Menurut Sapto, masih ramainya perburuan satwa liar di Aceh tidak lepas masih jumlahnya orang mengoleksi satwa dilindungi. Masih tetap tingginya keinginan dengan harga yang mengundang selera, sudah memantik pemburu untuk berburu dan memperdagangkannya.

“Perdagangan yang masih begitu ramai. penjualan kulit harimau dan beberapa bagian yang lainnya masih tinggi sekali, banyak kolektor-kolektor hilang ingatan yang mengkoleksi itu , sehingga orang selalu mencari dan jual,” tukasnya.

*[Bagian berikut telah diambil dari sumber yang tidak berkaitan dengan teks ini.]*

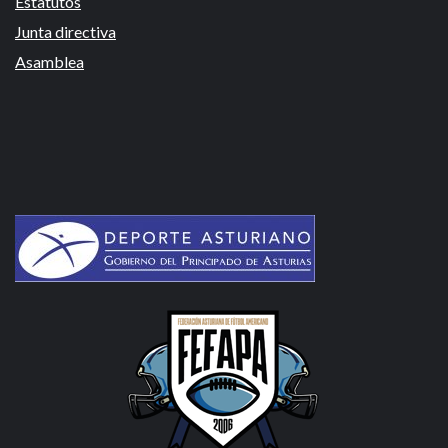
Estatutos
Junta directiva
Asamblea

Oleh karena itu , kata Sapto, usaha yang mesti dikerjakan adalah penegakan hukum. Pelaku mesti diberi hukuman optimal supaya mempunyai dampak kapok sehingga tidak ada lagi yang mengincar satwa yang dilindungi tersebut .

“Tidak hanya itu mesti ada sosialisasi pada masyarakat pentingnya konservasi satwa liar yang dilindungi itu ,” katanya.